• [Problem statement]:
Exactly reproduce the line that contains "index pip: (1194, 776)" and all lines after it in the entries below, through the very last line.

[Collected data entries]
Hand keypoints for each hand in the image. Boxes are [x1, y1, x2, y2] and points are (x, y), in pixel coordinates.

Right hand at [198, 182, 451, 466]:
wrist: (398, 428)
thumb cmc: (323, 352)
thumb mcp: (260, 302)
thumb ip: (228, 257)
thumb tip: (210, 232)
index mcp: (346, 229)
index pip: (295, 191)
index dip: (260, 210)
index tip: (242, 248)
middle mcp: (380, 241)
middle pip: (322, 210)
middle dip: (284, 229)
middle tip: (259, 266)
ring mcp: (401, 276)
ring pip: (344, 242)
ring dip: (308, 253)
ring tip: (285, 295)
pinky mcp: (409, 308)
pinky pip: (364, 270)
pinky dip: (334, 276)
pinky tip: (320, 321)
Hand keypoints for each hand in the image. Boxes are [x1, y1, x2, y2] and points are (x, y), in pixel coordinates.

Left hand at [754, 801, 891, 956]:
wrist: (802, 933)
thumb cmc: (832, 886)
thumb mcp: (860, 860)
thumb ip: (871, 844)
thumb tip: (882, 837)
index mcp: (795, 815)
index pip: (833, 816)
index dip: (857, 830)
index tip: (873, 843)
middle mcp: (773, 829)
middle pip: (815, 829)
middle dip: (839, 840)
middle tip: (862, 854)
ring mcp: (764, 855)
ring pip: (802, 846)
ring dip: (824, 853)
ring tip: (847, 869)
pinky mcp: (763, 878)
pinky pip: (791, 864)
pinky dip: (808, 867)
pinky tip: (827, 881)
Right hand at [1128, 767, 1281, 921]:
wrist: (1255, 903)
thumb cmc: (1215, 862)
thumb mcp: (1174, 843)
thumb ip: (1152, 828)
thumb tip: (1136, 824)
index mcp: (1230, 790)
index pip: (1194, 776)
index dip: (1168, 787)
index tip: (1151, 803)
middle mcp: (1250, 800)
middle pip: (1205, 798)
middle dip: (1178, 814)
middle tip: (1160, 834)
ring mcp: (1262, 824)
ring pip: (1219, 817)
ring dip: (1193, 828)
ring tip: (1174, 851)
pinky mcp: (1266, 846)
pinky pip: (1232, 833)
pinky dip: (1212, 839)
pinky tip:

• [Response for this exercise]:
index pip: (1194, 776)
index dip: (1168, 787)
index tip: (1151, 803)
middle mcp: (1250, 800)
middle pip: (1205, 798)
middle dip: (1178, 814)
middle tip: (1160, 834)
ring mcp: (1262, 824)
ring pip: (1219, 817)
ring dip: (1193, 828)
ring tip: (1174, 851)
pinky mcp: (1266, 846)
pinky pip: (1232, 833)
pinky dip: (1212, 839)
pinky tip:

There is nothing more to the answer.